*WHAT THE TASK REQUIRES*: Locate the line that contains "G04 Creator: pcb 4.2.2 *" in the entries below. Retype it and all following lines through the final one, character for character.

Hardware design source data
<<<<
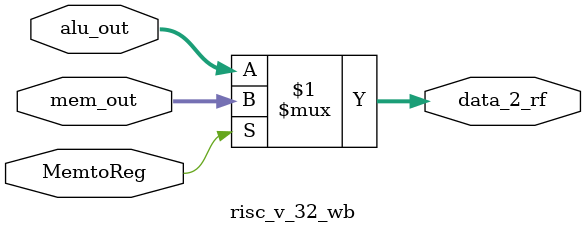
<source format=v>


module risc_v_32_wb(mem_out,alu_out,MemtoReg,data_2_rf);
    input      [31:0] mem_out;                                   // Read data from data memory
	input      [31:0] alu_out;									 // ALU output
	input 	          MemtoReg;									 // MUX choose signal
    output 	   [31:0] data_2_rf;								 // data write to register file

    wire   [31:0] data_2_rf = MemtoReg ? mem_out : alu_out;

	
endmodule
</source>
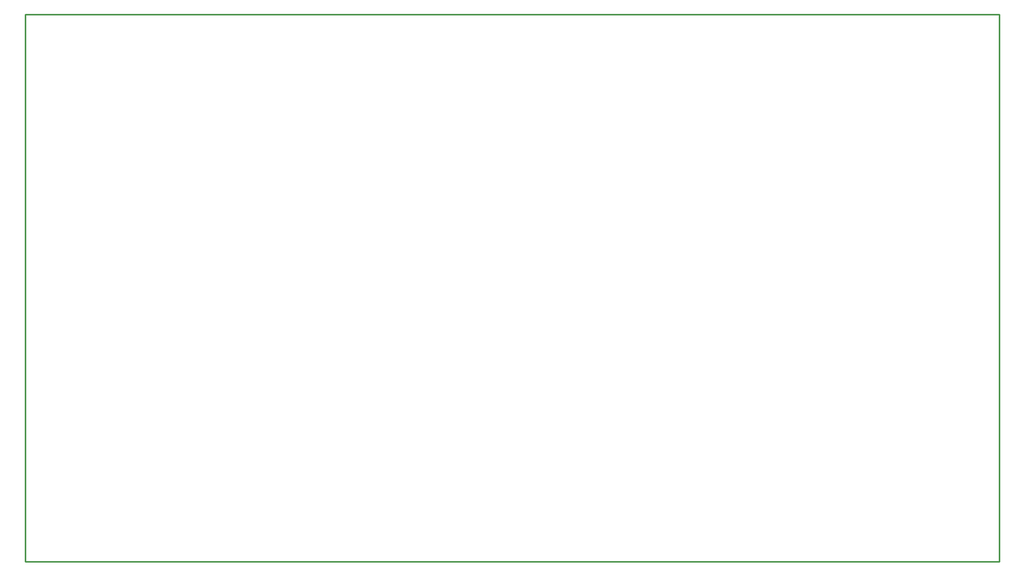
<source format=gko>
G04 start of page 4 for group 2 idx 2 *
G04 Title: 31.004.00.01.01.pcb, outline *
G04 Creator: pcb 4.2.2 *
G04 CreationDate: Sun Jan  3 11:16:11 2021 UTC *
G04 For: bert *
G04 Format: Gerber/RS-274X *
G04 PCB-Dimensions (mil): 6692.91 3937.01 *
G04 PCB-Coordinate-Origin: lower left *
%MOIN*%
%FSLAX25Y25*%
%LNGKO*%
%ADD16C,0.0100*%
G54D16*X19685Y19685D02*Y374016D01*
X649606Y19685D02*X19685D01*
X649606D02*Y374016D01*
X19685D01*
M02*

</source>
>>>>
*FINAL ANSWER*:
G04 Creator: pcb 4.2.2 *
G04 CreationDate: Sun Jan  3 11:16:11 2021 UTC *
G04 For: bert *
G04 Format: Gerber/RS-274X *
G04 PCB-Dimensions (mil): 6692.91 3937.01 *
G04 PCB-Coordinate-Origin: lower left *
%MOIN*%
%FSLAX25Y25*%
%LNGKO*%
%ADD16C,0.0100*%
G54D16*X19685Y19685D02*Y374016D01*
X649606Y19685D02*X19685D01*
X649606D02*Y374016D01*
X19685D01*
M02*

</source>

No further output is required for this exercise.